Çünkü Manisalılar iyi bilir: Denize kıyısı olmasa da Ege’nin en güzel sahilleri sadece birkaç saatlik yolculuk ötededir. Üstelik her yol, başka bir maviliğe, başka bir serinliğe çıkar.
Yüzünü Foça’ya, Dikili’ye, Ayvalık’a dönenler için bu yolculuk bir tatilden çok daha fazlasıdır. Sabah serinliğinde çıkılan yolda, torpido gözünde güneş kremi, çantada havlu, kulakta Ege türküleri olur. Her virajda, denizin kokusu biraz daha yaklaşır.
Manisa’dan yola çıkan biri için seçenek çok:
Eski Foça (75 km), taş evleri ve salaş balıkçı lokantalarıyla nostaljik bir durak.
Yeni Foça daha genç, daha hareketli.
Çandarlı (95 km) ise özellikle ailelerin gözdesi.
Dikili (120 km) berrak koylarıyla yaz kaçamaklarının klasiği.
Ayvalık ve Sarımsaklı (160–200 km) ise kuzeyin serin sularında, doğayla iç içe huzur arayanlara hitap ediyor.
Ama sadece kuzeye değil, Ege’nin güneyine doğru uzanan yollar da Manisalıların gözdesi...
Gümüldür (100 km), çam ormanlarının kıyısında sakin ve pırıl pırıl bir deniz sunar.
Seferihisar (Sığacık) (95 km), Cittaslow unvanıyla huzurun adıdır. Kale içi pazarları ve saklı koylarıyla her yaştan ziyaretçiyi mest eder.
Urla (85 km), gurme lezzetler ve sakin sahilleriyle son yılların gözdesidir.
Karaburun (140 km), daha bakir ve sakin bir rota arayanlara hitap eder. Suyu serin, doğası vahşi, yolları virajlı ama değen bir yolculuktur.
Alaçatı (115 km), rüzgâr sörfü, taş evleri ve hareketli yaz akşamlarıyla enerjik bir alternatif sunar.
Güney Ege’ye biraz daha yol alırsanız:
Kuşadası (130–160 km), uzun plajları ve marinasıyla yaz kalabalığını sevenler için birebirdir.
Söke üzerinden ulaşılan Didim (160–200 km) ise Altınkum gibi kumsallarıyla tam bir yaz tatili destinasyonudur.
Toplu taşıma ile de bu noktalara ulaşmak mümkün. İzmir ya da Aydın üzerinden aktarmalı otobüs ve minibüs seferleri yaz boyunca sık aralıklarla yapılır.
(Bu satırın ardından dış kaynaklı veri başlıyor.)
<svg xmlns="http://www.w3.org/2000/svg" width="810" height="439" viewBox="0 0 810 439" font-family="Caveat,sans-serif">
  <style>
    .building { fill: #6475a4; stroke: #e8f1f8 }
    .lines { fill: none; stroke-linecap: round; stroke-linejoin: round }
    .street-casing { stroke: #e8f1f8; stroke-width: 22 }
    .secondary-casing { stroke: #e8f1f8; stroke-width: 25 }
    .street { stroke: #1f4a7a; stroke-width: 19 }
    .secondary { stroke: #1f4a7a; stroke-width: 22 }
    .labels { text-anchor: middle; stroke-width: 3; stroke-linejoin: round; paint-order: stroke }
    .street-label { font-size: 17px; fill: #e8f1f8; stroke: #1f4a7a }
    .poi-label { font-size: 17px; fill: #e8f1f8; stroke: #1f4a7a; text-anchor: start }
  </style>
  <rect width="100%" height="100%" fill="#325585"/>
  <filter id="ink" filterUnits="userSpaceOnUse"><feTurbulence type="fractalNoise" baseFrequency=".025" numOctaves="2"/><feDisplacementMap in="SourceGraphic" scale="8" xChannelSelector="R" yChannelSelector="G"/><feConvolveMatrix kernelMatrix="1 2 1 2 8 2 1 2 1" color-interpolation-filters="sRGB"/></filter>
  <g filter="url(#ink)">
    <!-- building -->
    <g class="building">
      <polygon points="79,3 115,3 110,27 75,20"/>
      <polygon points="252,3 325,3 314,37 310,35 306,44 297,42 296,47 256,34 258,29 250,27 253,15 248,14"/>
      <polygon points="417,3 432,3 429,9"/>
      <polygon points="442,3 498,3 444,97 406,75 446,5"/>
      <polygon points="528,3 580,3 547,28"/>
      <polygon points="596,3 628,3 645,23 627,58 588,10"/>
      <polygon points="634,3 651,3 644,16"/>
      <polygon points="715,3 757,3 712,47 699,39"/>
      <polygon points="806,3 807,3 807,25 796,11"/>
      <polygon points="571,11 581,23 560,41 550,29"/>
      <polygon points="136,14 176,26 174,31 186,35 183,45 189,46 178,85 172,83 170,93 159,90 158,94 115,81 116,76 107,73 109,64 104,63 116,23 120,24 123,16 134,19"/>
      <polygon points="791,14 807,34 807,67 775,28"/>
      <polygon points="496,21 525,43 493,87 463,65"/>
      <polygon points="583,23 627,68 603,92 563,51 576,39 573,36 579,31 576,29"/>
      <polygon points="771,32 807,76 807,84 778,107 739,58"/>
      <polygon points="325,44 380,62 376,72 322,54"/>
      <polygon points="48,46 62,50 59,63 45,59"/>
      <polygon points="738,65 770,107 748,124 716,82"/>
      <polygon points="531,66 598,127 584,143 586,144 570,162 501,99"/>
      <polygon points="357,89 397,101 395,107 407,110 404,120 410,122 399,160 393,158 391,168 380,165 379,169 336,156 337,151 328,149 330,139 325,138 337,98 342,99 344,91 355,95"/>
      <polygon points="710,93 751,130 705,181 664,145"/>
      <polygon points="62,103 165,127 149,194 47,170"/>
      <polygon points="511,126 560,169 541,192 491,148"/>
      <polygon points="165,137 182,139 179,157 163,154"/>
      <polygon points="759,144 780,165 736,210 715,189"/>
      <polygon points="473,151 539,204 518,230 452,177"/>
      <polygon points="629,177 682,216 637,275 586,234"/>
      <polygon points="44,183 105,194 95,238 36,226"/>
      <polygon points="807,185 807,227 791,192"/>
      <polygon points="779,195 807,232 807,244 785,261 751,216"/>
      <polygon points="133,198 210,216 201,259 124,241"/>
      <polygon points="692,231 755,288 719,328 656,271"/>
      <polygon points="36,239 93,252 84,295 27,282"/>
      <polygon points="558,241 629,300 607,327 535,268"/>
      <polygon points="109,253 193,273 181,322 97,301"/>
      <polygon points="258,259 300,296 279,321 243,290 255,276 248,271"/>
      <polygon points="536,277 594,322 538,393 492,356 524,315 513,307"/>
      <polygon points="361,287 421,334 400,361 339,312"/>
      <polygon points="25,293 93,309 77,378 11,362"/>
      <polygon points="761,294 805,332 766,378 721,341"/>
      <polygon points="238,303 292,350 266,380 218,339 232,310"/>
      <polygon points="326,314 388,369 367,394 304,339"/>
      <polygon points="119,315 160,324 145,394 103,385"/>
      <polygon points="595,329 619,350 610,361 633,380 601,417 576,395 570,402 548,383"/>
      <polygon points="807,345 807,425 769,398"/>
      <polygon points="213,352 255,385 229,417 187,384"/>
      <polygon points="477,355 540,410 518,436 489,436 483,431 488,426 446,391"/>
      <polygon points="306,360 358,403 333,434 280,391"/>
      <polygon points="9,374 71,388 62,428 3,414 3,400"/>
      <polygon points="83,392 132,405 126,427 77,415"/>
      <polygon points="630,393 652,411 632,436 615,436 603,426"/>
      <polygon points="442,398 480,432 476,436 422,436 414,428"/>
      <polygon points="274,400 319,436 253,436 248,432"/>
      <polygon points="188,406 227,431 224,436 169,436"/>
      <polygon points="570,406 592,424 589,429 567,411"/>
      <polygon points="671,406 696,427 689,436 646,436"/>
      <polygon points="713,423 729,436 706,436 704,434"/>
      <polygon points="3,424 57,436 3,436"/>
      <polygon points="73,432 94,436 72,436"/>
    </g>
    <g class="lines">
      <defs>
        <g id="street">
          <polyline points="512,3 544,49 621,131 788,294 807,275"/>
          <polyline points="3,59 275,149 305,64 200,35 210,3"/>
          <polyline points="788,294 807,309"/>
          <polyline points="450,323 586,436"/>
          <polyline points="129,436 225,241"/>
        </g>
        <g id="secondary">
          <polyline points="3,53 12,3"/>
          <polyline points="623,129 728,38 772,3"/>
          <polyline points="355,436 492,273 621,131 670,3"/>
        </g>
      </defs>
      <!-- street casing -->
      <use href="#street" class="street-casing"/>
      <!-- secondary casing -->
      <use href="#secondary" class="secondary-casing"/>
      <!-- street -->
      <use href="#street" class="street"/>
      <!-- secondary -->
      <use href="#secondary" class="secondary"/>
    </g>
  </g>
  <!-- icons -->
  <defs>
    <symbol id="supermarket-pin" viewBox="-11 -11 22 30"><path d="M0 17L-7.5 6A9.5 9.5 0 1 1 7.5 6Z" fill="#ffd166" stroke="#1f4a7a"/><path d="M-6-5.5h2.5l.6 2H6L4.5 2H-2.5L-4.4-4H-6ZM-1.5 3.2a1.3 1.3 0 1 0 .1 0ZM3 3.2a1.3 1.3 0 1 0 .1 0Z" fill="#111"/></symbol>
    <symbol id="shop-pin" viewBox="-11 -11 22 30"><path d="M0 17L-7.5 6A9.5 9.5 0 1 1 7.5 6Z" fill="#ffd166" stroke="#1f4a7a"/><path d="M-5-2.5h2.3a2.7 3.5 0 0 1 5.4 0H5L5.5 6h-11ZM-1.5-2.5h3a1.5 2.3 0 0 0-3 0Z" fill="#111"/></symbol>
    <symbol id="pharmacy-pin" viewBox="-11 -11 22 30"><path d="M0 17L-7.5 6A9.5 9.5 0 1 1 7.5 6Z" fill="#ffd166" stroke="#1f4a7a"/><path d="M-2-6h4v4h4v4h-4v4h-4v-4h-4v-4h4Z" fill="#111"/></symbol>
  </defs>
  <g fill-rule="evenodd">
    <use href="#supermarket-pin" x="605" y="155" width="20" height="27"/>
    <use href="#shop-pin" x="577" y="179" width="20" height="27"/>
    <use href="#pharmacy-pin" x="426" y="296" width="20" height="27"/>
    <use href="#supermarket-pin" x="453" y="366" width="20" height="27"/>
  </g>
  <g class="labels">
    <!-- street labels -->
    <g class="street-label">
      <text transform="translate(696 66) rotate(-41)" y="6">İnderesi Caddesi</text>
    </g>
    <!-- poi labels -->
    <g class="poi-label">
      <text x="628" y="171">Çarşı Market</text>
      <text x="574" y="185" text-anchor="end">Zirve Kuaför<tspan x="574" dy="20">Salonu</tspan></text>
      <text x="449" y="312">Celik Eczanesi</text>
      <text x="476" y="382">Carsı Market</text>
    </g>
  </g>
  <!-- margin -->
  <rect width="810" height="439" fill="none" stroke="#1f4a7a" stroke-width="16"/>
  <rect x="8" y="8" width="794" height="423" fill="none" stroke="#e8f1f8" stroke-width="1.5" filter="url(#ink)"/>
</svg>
Özel araçla yolculuk edenler içinse, her rota ayrı bir Ege panoraması sunar: zeytinlikler, köy kahveleri, yol üstü tezgâhlar…
Eski Foça’nın taş sokaklarında yürümek, Dikili’nin berrak koylarında serinlemek, Sığacık’ta gün batımında balık yemek, Karaburun’da yıldızların altında kamp kurmak, Alaçatı’da rüzgârla dans etmek, ya da Kuşadası’nda sabaha kadar sahilde oturmak… Her biri Manisalıların yaz takvimine kazınmış anılarla doludur.
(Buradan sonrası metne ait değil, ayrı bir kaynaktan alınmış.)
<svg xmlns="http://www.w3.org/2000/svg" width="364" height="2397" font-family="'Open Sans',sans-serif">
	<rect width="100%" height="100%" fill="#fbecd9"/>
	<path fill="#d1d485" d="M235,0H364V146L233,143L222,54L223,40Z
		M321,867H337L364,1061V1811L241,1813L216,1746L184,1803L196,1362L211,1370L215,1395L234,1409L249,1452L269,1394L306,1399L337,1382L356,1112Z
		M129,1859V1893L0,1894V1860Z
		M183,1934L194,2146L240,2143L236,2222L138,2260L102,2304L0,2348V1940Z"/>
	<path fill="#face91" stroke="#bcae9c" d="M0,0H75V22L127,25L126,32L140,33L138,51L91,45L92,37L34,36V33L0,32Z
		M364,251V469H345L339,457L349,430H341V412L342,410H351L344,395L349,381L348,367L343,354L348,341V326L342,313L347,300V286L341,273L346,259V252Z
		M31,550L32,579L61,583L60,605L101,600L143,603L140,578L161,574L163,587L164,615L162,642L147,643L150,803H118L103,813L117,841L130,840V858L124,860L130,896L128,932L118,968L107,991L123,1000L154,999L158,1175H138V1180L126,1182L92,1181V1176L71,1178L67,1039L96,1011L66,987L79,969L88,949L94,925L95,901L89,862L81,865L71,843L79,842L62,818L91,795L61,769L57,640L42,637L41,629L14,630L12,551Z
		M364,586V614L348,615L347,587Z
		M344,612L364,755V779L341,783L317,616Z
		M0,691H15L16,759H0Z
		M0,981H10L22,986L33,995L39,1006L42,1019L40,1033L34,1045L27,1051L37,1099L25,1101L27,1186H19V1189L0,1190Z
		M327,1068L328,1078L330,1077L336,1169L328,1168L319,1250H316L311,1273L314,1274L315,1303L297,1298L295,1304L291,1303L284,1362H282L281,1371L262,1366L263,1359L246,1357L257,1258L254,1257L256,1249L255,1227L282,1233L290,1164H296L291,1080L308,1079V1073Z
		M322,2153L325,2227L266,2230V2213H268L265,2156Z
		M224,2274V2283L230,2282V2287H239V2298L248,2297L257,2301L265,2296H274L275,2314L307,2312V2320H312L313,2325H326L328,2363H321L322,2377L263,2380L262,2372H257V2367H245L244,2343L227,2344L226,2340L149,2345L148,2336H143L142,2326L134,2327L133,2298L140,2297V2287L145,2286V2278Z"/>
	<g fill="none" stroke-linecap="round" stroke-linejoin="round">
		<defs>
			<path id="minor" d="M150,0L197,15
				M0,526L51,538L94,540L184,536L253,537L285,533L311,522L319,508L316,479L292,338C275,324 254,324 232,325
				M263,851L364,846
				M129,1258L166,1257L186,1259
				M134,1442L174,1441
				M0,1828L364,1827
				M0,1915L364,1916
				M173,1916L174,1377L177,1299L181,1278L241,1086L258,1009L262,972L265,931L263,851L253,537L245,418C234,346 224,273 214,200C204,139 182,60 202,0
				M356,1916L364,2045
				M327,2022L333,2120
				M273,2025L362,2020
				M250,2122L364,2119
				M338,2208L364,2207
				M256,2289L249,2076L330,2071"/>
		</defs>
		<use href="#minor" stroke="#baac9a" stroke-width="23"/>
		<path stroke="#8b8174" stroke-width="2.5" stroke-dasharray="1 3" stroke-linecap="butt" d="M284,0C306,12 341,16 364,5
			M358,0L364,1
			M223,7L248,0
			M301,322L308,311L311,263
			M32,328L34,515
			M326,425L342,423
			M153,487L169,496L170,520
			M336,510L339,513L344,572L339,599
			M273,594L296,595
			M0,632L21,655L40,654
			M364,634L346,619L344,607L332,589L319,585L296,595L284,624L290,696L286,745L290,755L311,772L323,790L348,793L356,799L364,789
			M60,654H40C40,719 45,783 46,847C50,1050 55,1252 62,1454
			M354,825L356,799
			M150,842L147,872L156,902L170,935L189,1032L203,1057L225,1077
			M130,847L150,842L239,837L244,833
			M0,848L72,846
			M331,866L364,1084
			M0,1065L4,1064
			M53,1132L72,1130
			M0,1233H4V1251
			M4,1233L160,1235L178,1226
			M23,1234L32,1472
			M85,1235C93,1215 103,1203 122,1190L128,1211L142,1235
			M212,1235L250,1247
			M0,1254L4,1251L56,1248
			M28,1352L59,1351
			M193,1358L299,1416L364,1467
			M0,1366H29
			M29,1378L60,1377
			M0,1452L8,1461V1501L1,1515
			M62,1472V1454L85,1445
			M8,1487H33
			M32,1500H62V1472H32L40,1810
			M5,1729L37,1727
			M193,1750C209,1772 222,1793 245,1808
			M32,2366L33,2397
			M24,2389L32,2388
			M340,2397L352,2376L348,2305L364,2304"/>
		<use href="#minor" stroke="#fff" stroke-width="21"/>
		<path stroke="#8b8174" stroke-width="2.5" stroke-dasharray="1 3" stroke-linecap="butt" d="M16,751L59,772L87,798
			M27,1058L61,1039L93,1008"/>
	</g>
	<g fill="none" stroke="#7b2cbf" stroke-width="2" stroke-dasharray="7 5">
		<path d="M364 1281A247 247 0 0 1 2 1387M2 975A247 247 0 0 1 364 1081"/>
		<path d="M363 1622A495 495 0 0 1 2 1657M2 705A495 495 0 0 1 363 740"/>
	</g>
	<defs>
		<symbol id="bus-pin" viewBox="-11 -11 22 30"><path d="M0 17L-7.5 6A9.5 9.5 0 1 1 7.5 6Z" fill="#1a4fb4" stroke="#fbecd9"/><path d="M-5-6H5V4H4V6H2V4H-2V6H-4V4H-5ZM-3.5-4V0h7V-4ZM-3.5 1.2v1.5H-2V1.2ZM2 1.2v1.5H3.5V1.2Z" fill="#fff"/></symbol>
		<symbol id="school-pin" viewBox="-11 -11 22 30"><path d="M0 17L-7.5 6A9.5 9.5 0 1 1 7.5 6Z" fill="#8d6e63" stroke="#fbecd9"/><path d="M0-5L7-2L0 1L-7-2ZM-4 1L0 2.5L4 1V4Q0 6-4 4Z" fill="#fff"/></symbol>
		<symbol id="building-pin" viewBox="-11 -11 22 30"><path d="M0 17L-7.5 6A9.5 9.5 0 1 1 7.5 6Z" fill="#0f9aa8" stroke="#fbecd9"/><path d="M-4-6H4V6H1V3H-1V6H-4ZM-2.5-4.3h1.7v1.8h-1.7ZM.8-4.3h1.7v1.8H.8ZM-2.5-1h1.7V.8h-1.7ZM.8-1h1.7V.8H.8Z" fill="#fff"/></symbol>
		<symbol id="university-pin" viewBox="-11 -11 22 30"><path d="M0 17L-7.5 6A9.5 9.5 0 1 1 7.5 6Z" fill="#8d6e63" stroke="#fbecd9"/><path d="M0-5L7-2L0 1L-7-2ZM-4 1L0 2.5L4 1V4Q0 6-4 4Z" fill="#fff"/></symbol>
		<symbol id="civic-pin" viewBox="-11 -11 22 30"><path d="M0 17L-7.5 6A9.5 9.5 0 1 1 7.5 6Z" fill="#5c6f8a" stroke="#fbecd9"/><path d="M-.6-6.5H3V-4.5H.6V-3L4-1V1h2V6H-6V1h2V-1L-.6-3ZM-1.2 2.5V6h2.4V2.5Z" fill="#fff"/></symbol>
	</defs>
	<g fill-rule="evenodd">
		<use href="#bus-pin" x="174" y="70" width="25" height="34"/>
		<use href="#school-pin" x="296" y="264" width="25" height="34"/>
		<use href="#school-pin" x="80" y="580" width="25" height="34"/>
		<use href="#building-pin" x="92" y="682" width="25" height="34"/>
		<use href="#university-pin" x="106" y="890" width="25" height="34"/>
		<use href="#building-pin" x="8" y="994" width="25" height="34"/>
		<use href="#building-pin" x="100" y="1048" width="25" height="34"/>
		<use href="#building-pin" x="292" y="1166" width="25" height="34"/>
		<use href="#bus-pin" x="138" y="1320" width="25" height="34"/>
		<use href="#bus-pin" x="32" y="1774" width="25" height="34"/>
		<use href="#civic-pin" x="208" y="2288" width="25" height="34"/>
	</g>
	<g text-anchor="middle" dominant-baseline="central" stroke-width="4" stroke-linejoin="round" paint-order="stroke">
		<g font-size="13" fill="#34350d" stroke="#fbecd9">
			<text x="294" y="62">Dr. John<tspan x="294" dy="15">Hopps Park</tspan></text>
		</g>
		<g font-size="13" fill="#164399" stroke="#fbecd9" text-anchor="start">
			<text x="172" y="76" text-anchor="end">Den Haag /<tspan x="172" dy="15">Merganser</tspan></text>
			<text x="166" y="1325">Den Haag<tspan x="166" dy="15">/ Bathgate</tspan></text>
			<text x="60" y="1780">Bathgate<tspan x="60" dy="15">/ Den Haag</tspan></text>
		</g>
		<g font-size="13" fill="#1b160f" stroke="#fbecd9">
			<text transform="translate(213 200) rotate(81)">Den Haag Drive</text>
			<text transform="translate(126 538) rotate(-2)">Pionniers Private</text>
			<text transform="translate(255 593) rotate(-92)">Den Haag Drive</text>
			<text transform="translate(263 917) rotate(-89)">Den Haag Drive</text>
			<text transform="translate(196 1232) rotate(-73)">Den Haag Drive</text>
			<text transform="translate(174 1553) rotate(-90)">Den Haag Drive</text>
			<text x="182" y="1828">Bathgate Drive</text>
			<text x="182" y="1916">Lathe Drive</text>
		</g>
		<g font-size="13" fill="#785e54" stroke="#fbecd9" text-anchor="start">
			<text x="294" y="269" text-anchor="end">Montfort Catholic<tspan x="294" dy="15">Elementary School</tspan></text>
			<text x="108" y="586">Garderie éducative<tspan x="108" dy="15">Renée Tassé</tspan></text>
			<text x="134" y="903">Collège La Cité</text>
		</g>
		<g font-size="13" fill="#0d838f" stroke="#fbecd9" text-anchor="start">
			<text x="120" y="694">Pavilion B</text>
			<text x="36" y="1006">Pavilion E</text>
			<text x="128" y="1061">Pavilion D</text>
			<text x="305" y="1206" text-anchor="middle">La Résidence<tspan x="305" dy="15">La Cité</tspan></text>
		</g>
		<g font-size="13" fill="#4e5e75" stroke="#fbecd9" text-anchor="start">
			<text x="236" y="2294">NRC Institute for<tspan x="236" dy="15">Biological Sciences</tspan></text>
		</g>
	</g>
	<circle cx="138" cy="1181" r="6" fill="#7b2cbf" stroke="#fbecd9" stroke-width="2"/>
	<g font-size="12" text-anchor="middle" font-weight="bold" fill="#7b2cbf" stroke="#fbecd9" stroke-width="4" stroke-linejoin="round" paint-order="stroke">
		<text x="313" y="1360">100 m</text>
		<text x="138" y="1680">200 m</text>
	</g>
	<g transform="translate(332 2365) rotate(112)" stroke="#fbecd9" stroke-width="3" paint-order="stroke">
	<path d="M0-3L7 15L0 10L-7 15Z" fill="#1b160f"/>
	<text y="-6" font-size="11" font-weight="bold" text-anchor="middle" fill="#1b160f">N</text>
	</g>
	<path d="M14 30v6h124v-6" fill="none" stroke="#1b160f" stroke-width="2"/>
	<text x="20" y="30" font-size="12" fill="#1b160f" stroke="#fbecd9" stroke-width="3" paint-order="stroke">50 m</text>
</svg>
Ama ortak bir his vardır: Şehir sıcağından deniz serinliğine yapılan bu yolculuk, ruhu tazeler. Çünkü Manisalı için deniz, sadece yüzülecek bir yer değil, bir kaçış noktasıdır. Gürültüden, telaştan, sıcaktan... Kısacası şehirden.
Ve belki de bu yüzden, denize varıldığında ilk yapılan şey, ayakkabıyı çıkarıp kuma basmak olur. Çünkü Manisalı bilir: Denizle buluştuğu an, yaz gerçekten başlamıştır.